Внешние чувства ощущают не только те или другие объекты, но и отношение производимого ими раздражения к благосостоянию воспринимающего органа. Внутреннее чувство ощущает отношение воспринимаемого объекта к безопасности и благосостоянию всего организма. Свойства внутреннего чувства дают право полагать, что посредством него мы ощущаем саму жизнь. Многие функции (допусти, чувство самосохранения) не могут быть выполнены внешними чувствами, но нельзя отнести их и на долю разума, ведь они свойственны и неразумным животным. Поэтому можно говорить о внутреннем чувстве, отличающемся от чувств внешних (Delib. arb. II, 8). Преимущественно же видны следы разума в чувстве внутреннем. Наше внутреннее чувство, говорит Августин, гораздо превосходнее, чем у животных, потому что ощущает справедливое и несправедливое. Это чувство не имеет нужды ни в зрачке, ни в ухе, ни в ноздрях, ни в нёбе, ни в каком телесном органе. Оно дает мне знать о том, что я есмь, что я знаю о своем существовании и люблю его.

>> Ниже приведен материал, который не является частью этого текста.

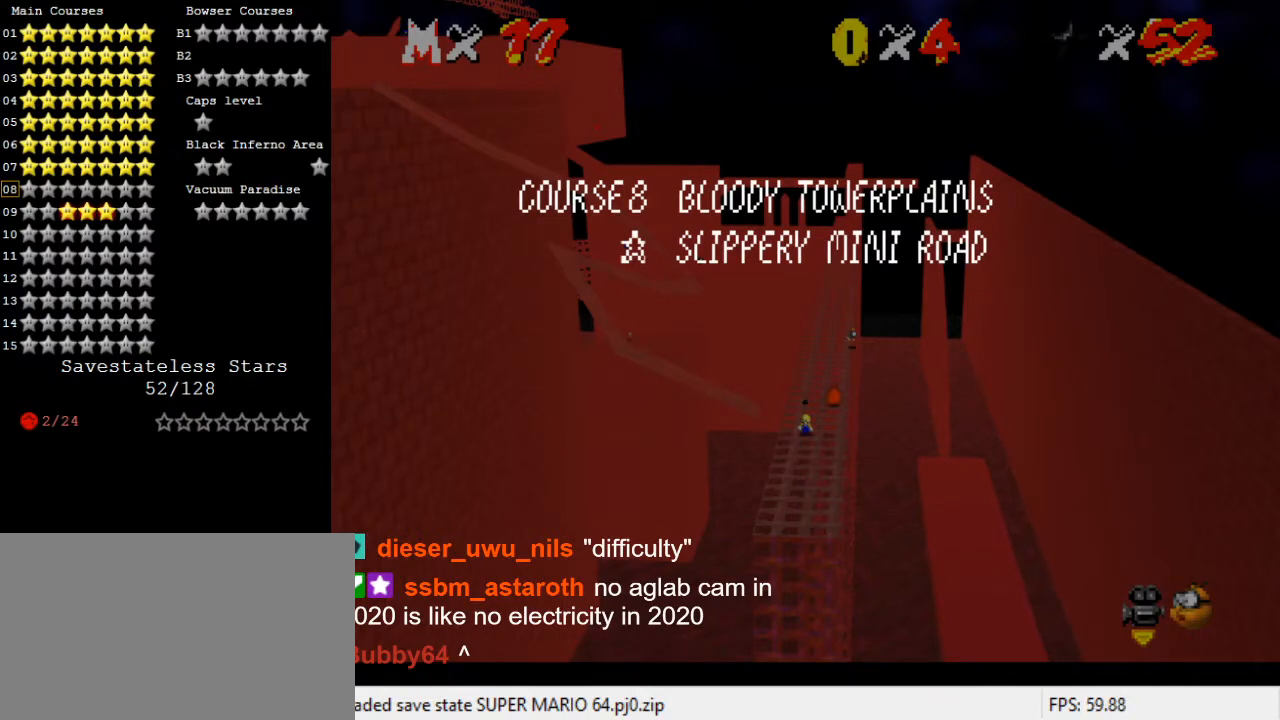
{"keys": [], "events": []}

Итак, кроме внешних чувств, есть чувство внутреннее, которое способно ощущать не только то, что принимает от чувств, но и самые чувства.

Таким образом, вкратце августиновское учение о чувствовании можно выразить следующим образом. Чувствование, говорит Августин, есть результат взаимодействия души и тела. Для того чтобы явилось чувствование, необходима душа, но необходимо и тело. Душа использует свое тело для познания окружающего материального мира. Для этого ей служат пять телесных чувств: зрение, слух, обоняние, вкус и осязание, а также шестое, «внутреннее», чувство, которое осведомляет душу о наличии или отсутствии или же об интенсивности и сходстве различных ощущений (De lib. arb. II, 8 – 12). Чувства представляют разуму верное средство для познания внешнего мира. «Телесные чувства, - говорит он, - служат для человека посредниками между телесной и духовной природой; при посредстве этих чувств мир телесный и мир духовный находятся в постоянном общении» (Conf. XI, 5). Все пять чувств в конечном счете сводятся к осязанию, а последнее предполагает физический контакт органа чувств со своим объектом. Наибольшее значение в познании имеет, согласно Августину, зрение, которое он, вслед за Плотином, исследует особенно подробно. Характерно, что даже при анализе чисто физической (физиологической) основы зрения Августин всячески настаивает на активной роли субъекта. Но главным образом чувствование принадлежит душе. Превосходство души человеческой в том и состоит, что она не только ощущает, но и судит об ощущениях. Когда внешние предметы действуют на наш организм, то душа оказывает еще сильнейшее действие на все пункты своего тела и на все его органы и таким образом может видеть, слышать, обонять, вкушать, осязать. Мы видим внешние предметы при действии света; но однако же глаз мертвого, как бы ни был освещаем, ничего не увидит. Почему? Потому что нет в его теле обитателя. Abanimaestcorporissensusacvita (Conf. X, 7). Замечание Августина о чувстве зрения опять же взято у Плотина (Enn. IV, 6, 1)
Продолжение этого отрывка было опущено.